QuoteWhich JohnL is that? Can't be me, I'm no expert.
Don't be so modest John - I saw your Toyota suspension conversion thread, and the one about making your own ARBs etc. Wayyyyy over my head. :)
BTW - Ugame. There is a surefire way to work out the answer that won't cost a cent. Keep the part on you, and next time you are in Osborne Park, pop in to Cilebertis and ask Leo what, where, why and how much!
Quote from: poohbah on July 20, 2017, 09:12:28 PM
QuoteWhich JohnL is that? Can't be me, I'm no expert.
Don't be so modest John - I saw your Toyota suspension conversion thread, and the one about making your own ARBs etc. Wayyyyy over my head. :)
Nice of you to say. I suppose 'expert' is a relative concept. I have an interest, am an amateur 'student' of suspension dynamics, know at least some stuff, and can't resist fiddling to make improvements to my cars, but people who
really know get well paid for it. However, there is a lot I don't know, and likely never will because I don't possess the engineering training and mathematical skills required. Suspension theory is complex, to understate it...
Regards,
John.
Thanks again JohnL and Poobah.
My next plan was already to take the part in question in to Leo.
Been away in the UK for 3 weeks and now busy with work again, but should find time this week I think :)

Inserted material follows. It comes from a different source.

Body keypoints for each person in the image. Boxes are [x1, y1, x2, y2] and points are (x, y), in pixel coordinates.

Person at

My plan is actually, once the wife has recovered from the cost of my UK jaunt, I'll take the part and the car into Leo and let him sort it out :)

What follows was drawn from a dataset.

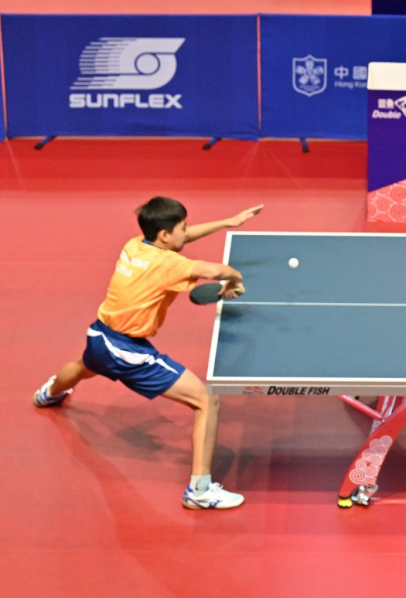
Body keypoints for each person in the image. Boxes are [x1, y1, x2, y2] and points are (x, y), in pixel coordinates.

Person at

Mainly because that way he can check to see if something else is amiss that's causing one side to sit low.
All that said, I took her for a totally unecessary drive through the hills and then on to Brookton as I had today off.
Car is handling AMAZING!
Loving it!
Nothing beats an Italian tune up. Did the same on Saturday, with kids out to bindoon. Coincidentally, I just had lower front arms replaced, and l am always surprised at how much of a difference it makes. Though I still winced on a few sections of Great northern highway. Surely the worst maintained major road in Perth.
Quote from: poohbah on August 19, 2017, 01:34:50 AM
Nothing beats an Italian tune up. Did the same on Saturday, with kids out to bindoon. Coincidentally, I just had lower front arms replaced, and l am always surprised at how much of a difference it makes. Though I still winced on a few sections of Great northern highway. Surely the worst maintained major road in Perth.

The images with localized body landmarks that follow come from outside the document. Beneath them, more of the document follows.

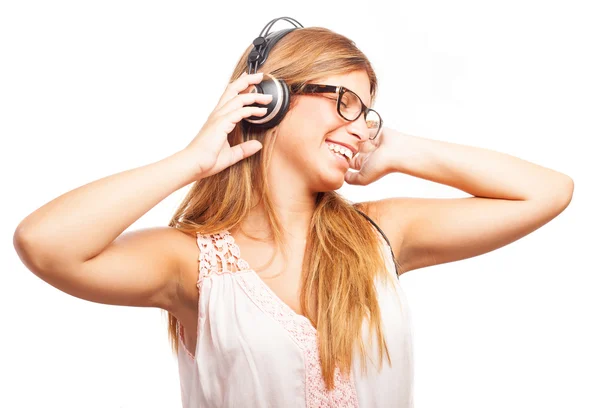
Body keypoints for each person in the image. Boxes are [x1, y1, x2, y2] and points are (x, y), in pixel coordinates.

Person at [13, 20, 574, 408]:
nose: (360, 126)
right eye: (345, 102)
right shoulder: (193, 263)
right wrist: (192, 160)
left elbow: (547, 191)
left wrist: (401, 148)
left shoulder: (383, 234)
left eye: (368, 112)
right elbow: (45, 243)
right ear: (270, 100)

No no no. The road is fine! It's speed that kills people. Honest. ::)
I prefer the coast road to Jurian Bay but the thing that kills people there is apparently tourists pulling out of junctions without looking, as if they were still on a caravan park carpark.
Still my fave way to get north though.
The reason I "Needed" to go for a drive yesterday was 2 fold.....
1) Wake up the GTV from a 3 week slumber and
2) Remind myself that Perth does have some nice roads, as while in the UK, I took a road trip from Birmingham to Wales in a friends Porsche 997......
...but that will be another thread ;)
Quote from: johnl on July 20, 2017, 07:40:40 PM
I would. Not every bolt and nut needs to be torqued with a torque wrench. Just do it up tight with an ordinary spanner.
Regards,
John.
Yep that's essentially what I did hey.
The problem is, you really can't get to the top one once the wheel is on.
The bottom one, no problem.
oh oh oh!
Look what just found by accident :D
(http://www.my-alfa.com/media/catalog/category/FB916HA.jpg)
So I'm guessing my part is item 9....possibly.
Bingo.
RE great northern highway, it's the section near lake chattering where heavy trucks have worn deep ruts into the road that it is really bad. If you want a great drive, try the back way into toodyay via julimar Rd. Also lower chittering road is pretty good.
Quote from: poohbah on August 19, 2017, 03:27:11 PM
Bingo.
RE great northern highway, it's the section near lake chattering where heavy trucks have worn deep ruts into the road that it is really bad. If you want a great drive, try the back way into toodyay via julimar Rd. Also lower chittering road is pretty good.
There's a good pie shop in Toodyay so I've heard :D
I have experienced some good roads during the Annual Pasta Run event too.
popped into Chileberti's today and Dan doesn't know either lol.
So we're now wondering if it's potentially something my car has just picked up from the road haha.